Brusquement, Jahel Guerra se retrouve au milieu d’une tempête de neige, incapable de voir quoique ce soit autour d’elle. Elle perd son sens de l’orientation et a le sentiment que tout ce qui l’entoure a été englouti. Pendant quelques minutes, c’est le grand vide : le whiteout ou “brouillard blanc” en français.
À travers ce projet, la jeune photographe d’origine vénézuélienne ne cherche pas à faire découvrir l’Islande mais à utiliser ce pays et ses personnages pour questionner l’oubli, la peur de se laisser aller et les souvenirs enfouis qui ressurgissent brusquement. Cette série, c’est l’attente, la tempête puis le calme, et l’horizon qui réapparait. Nous étions curieux d’en savoir plus et elle a accepté de répondre à nos questions sur ce travail très réussi.
FISHEYE : Comment as-tu eu l’idée de réaliser The Whiteout ?
Jahel Guerra : J’ai passé un mois à prendre des photos tous les jours pendant que j’étais en Islande du nord. Je ne savais pas exactement quelle forme mon projet allait prendre mais je capturais tout ce que je voyais, je visitais plein d’endroits, rencontrais des Islandais et était ouverte à ce qu’on me proposait. La tempête blanche au milieu de laquelle je me suis retrouvée a fait écho à ma situation personnelle. J’ai trouvé du réconfort dans ce passage du silence et de la tranquillité aux brouillards blancs. Ils sont devenus des personnages que j’ai essayé de suivre et d’observer pour voir comment ils se manifestaient et interagissaient avec mes autres personnages.
Tu avais déjà entendu parler de ce phénomène avant ?
Non. J’ignorais qu’on appelait ça des brouillards blancs jusqu’à ce qu’on retourne à Reykjavik en covoiturage et qu’on en traverse un. Notre conducteur nous a appris ce nom, c’était comme une révélation. À ce moment là, j’avais besoin de faire le vide moi aussi. Je passais mon temps à écrire et en rentrant j’ai tout relu et me suis mise à organiser ma série, tout doucement.
Que voulais-tu montrer avec ce travail ?
Le besoin de m’échapper, le sentiment d’être dans ma propre tempête et la possibilité d’en sortir en affrontant ses souvenirs et ses émotions paralysantes qui peuvent pourtant nous transporter si on les laisse faire.

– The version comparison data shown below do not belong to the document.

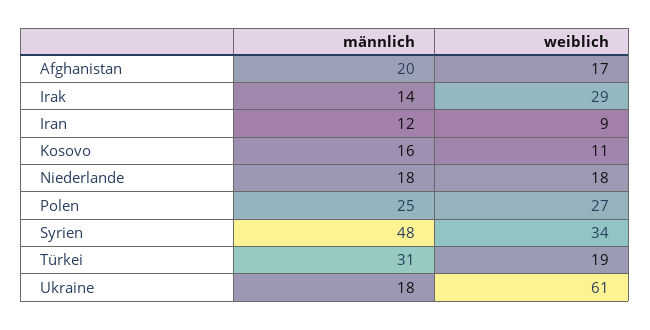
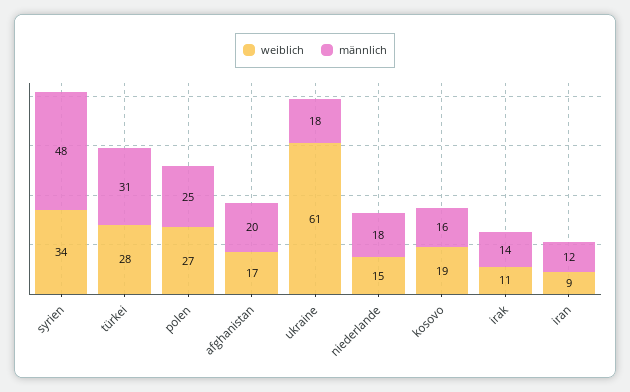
weiblich, Irak: 29 -> 11
weiblich, Kosovo: 11 -> 19
weiblich, Niederlande: 18 -> 15
weiblich, Türkei: 19 -> 28

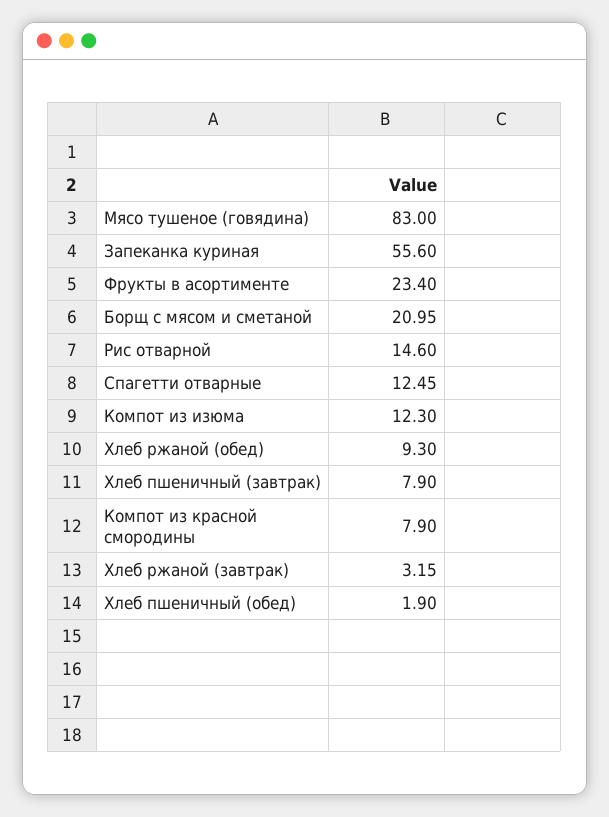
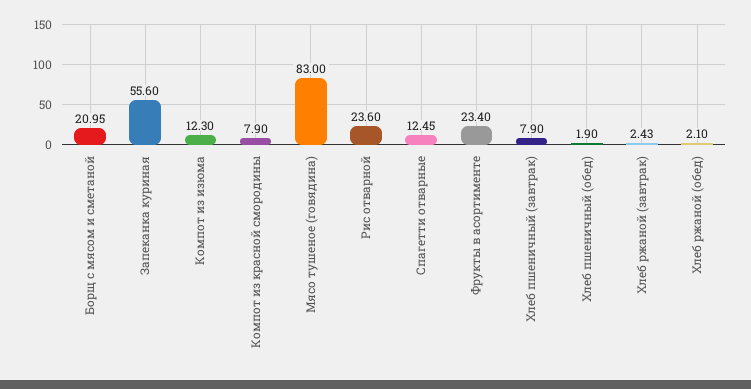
Рис отварной: 14.6 -> 23.6
Хлеб ржаной (обед): 9.3 -> 2.1
Хлеб ржаной (завтрак): 3.15 -> 2.43

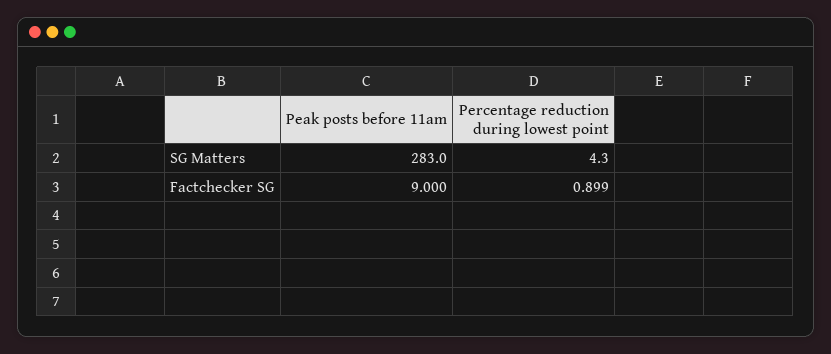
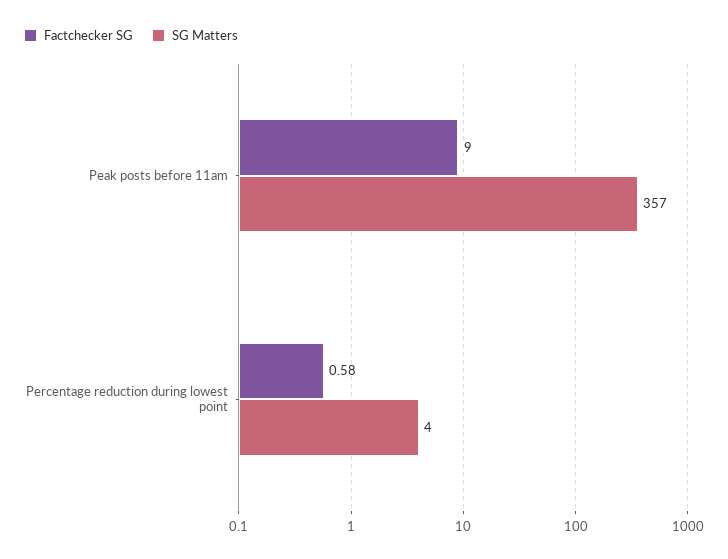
SG Matters, Peak posts before 11am: 283 -> 357
Factchecker SG, Percentage reduction during lowest point: 0.899 -> 0.58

Quelle est ton image préférée ?
Je tiens particulièrement à la photo où une fille galope à cheval à travers un lac gelé. Il s’agit de Sigurjóna, chez qui j’étais hébergée. Ses parents sont agriculteurs et vivent au milieu du nulle part. J’ai été éblouie par Sigurjóna dès que je l’ai vue. Elle a toujours refusé que je la prenne en photo, sauf à ce moment là, où elle monte à cheval. Il y avait beaucoup de vent, les conditions étaient difficiles. J’étais impressionnée mais ravie de vivre ce moment féérique avec ces personnes à l’arrière d’un 4×4, sur un lac gelé.
Où puises-tu ton inspiration ?
Ça dépend de l’état dans lequel je me trouve. La nature m’inspire beaucoup. Sinon, une idée peut venir d’une conversation avec un ami ou un collègue, d’un passage d’un livre ou d’un artiste que je découvre. Enfin, il y a plusieurs photographes très inspirants : Alec Soth, Hellen Van Meene, Jo Metson Scott, Viviane Sassen et mon amie Lita Bosch.
Sur quel projet travailles-tu actuellement ?
J’aime penser mes séries comme des journaux intimes et j’aimerais continuer à photographier de cette manière : créer des carnets de voyage et d’exploration personnelle. Je viens de commencer une collaboration avec un paysagiste d’un jardin de Londres, où je travaille comme photographe : nous faisons plusieurs expérimentations autour des plantes. C’est une façon de rester proche de la nature.
Pour finir, comment décrirais-tu tes photos ?
Des portraits atmosphériques et une observation subtile du quotidien.